One thought bothered me most of all: as the attack had unfolded, I had actually started to feel EXCITED by the ordeal. I simply couldn't wrap my head around it; rape was possibly the worst thing that could happen to a woman, and yet something about the experience of being physically and sexually subjugated had stirred something inside me. The mere act of recollecting the event made me wet.
My hand disappeared down my pants and began to massage my clit through my underwear. This anonymous intruder, this alpha male, had entered my bedroom in the dead of night and claimed me for his own. I remembered his powerful hand clamp over my mouth to stop me crying out for help, as his other hand slid across the skin of my thigh up to my precious womanhood, exposed and vulnerable to his touch. I imagined his manhood tease the gateway to my body before forcing his way inside me.

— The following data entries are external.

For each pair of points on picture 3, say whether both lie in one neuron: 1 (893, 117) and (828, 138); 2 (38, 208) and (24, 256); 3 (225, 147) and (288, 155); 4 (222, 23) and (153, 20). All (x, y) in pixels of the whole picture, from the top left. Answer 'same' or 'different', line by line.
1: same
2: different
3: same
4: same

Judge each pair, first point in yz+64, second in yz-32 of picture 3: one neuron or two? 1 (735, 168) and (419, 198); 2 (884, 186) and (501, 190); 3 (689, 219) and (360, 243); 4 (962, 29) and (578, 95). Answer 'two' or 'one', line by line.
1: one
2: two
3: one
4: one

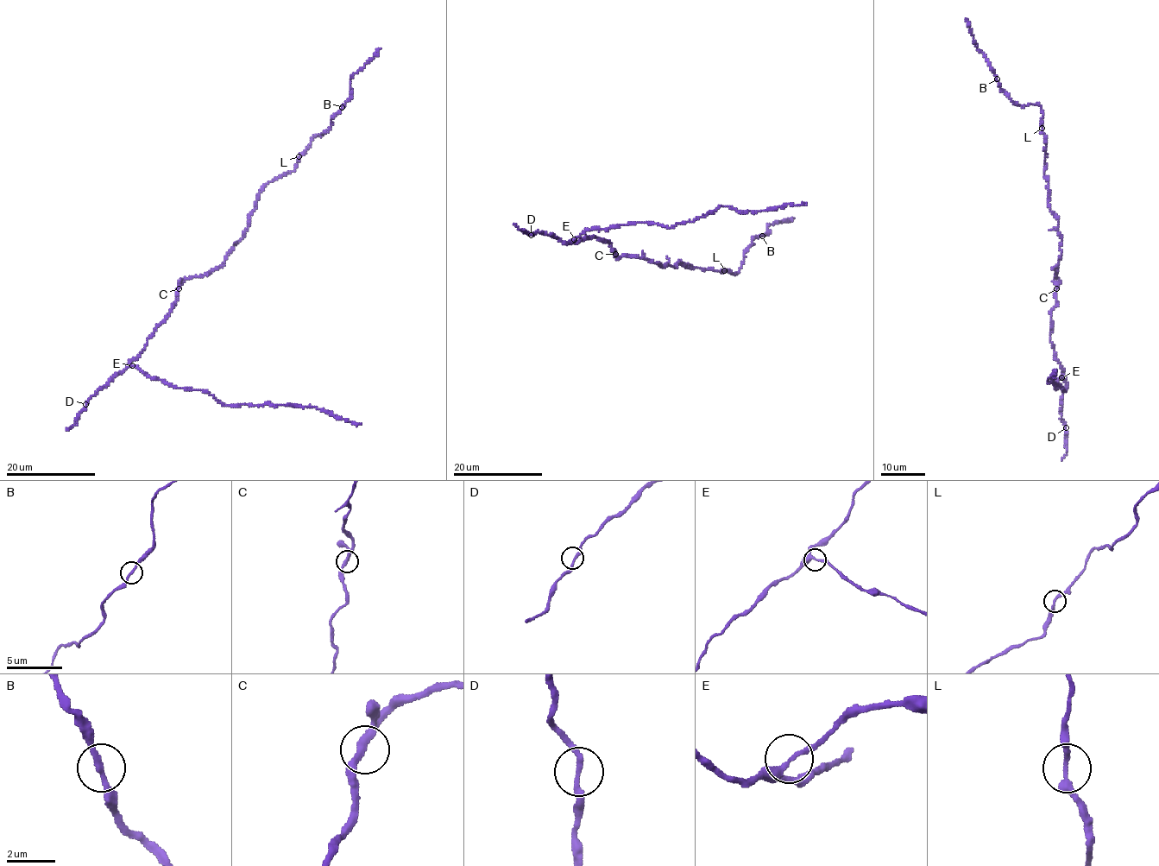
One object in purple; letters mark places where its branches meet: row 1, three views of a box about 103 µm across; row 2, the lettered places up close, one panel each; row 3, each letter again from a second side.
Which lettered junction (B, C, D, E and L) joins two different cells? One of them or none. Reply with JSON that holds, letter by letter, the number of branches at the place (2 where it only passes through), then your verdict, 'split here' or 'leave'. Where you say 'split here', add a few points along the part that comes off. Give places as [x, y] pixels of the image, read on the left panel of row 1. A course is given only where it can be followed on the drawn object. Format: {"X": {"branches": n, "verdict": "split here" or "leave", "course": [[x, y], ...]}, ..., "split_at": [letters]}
{"B": {"branches": 2, "verdict": "leave"}, "C": {"branches": 3, "verdict": "leave"}, "D": {"branches": 2, "verdict": "leave"}, "E": {"branches": 3, "verdict": "leave"}, "L": {"branches": 2, "verdict": "leave"}, "split_at": []}

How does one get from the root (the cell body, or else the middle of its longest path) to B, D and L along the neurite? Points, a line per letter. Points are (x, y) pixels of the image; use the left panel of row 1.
B: (178, 287), (223, 263), (248, 226), (261, 189), (294, 169), (299, 155), (315, 135), (325, 132), (342, 107)
D: (178, 287), (176, 303), (148, 340), (145, 348), (85, 404)
L: (178, 287), (190, 277), (201, 277), (223, 263), (248, 226), (249, 214), (261, 189), (292, 172), (299, 156)

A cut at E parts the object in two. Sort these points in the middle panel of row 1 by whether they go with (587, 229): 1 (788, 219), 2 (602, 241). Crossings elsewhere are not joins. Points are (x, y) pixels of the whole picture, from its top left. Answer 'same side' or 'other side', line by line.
1: other side
2: other side

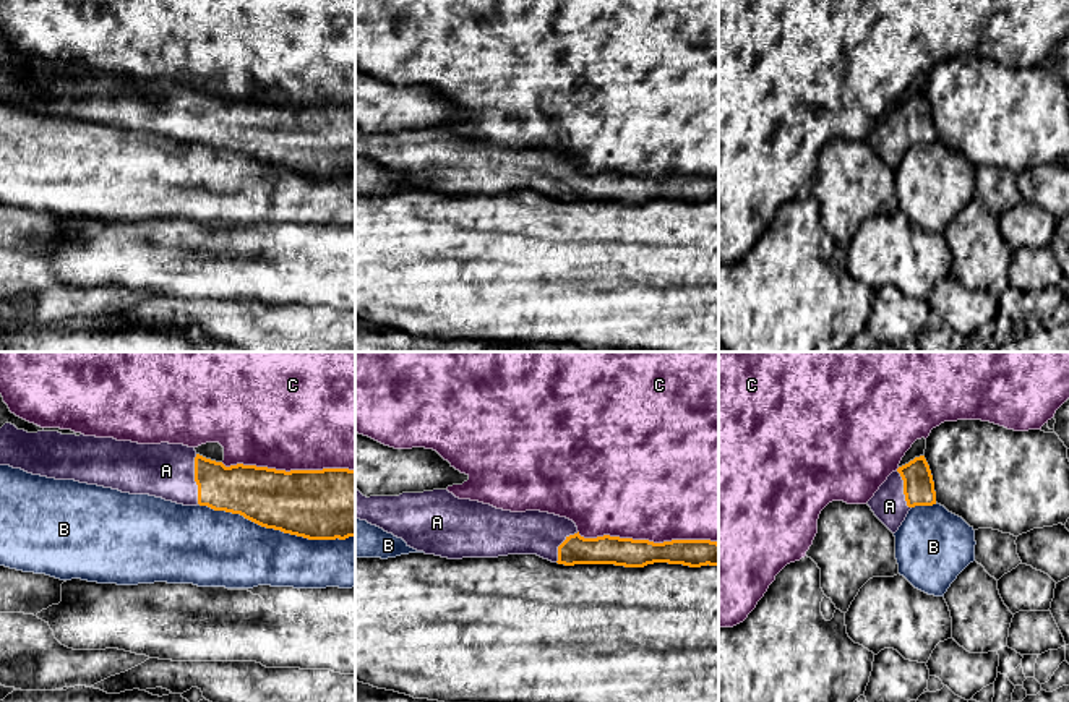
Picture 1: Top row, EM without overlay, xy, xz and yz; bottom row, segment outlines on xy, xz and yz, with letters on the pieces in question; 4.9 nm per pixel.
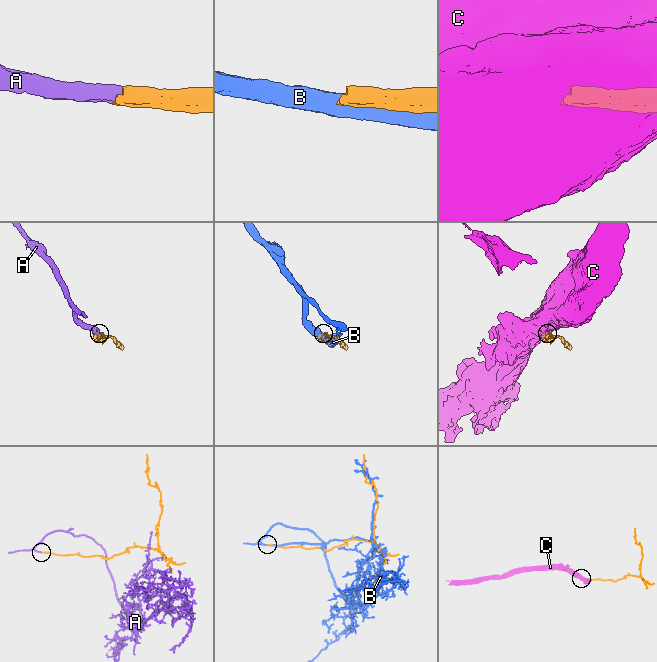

"...Unngh!" I gritted my teeth and suppressed the moan of pleasure that tried to escape my lips, slipping my hand into my panties as I did so. As I slid my fingers into my cunt I imagined his cock inside me, ravishing me, subjugating me to his will. My juices were flowing now, making squelching noises that were becoming distractingly loud. I abruptly stopped my self-pleasuring, in case someone outside were to overhear. I hurriedly washed my hands and cleaned myself up, feeling thoroughly conflicted. I had a ton of work to do today and I still had to get myself a morning-after pill; and yet I could still find the time to fantasise about my supposedly-traumatic rape the previous night. What was wrong with me?